[Work item] If a line holds the word "票根联动", copy it from the entries.

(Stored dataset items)
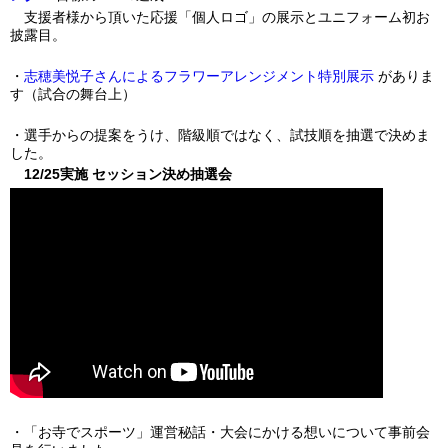
支援者様から頂いた応援「個人ロゴ」の展示とユニフォーム初お
披露目。
・
志穂美悦子さんによるフラワーアレンジメント特別展示
がありま
す（試合の舞台上）
・選手からの提案をうけ、階級順ではなく、試技順を抽選で決めま
した。
12/25実施 セッション決め抽選会
・「お寺でスポーツ」運営秘話・大会にかける想いについて事前会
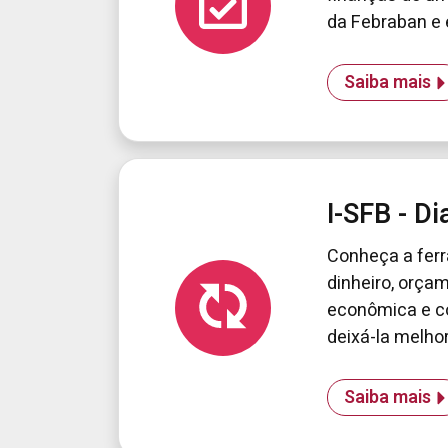
da Febraban e e
Saiba mais
I-SFB - D
Conheça a ferr
dinheiro, orçam
econômica e c
deixá-la melhor
Saiba mais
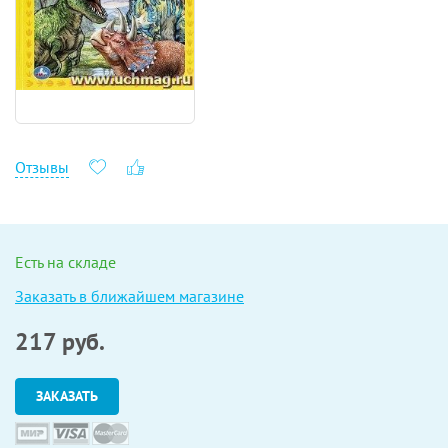
Отзывы
Есть на складе
Заказать в ближайшем магазине
217
руб.
ЗАКАЗАТЬ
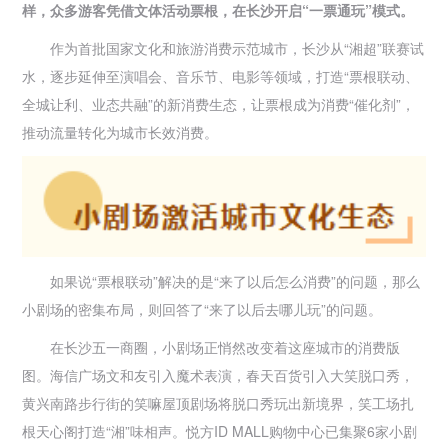
样，众多游客凭借文体活动票根，在长沙开启“一票通玩”模式。
作为首批国家文化和旅游消费示范城市，长沙从“湘超”联赛试
水，逐步延伸至演唱会、音乐节、电影等领域，打造“票根联动、
全城让利、业态共融”的新消费生态，让票根成为消费“催化剂”，
推动流量转化为城市长效消费。
如果说“票根联动”解决的是“来了以后怎么消费”的问题，那么
小剧场的密集布局，则回答了“来了以后去哪儿玩”的问题。
在长沙五一商圈，小剧场正悄然改变着这座城市的消费版
图。海信广场文和友引入魔术表演，春天百货引入大笑脱口秀，
黄兴南路步行街的笑嘛屋顶剧场将脱口秀玩出新境界，笑工场扎
根天心阁打造“湘”味相声。悦方ID MALL购物中心已集聚6家小剧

[Result]
水，逐步延伸至演唱会、音乐节、电影等领域，打造“票根联动、
如果说“票根联动”解决的是“来了以后怎么消费”的问题，那么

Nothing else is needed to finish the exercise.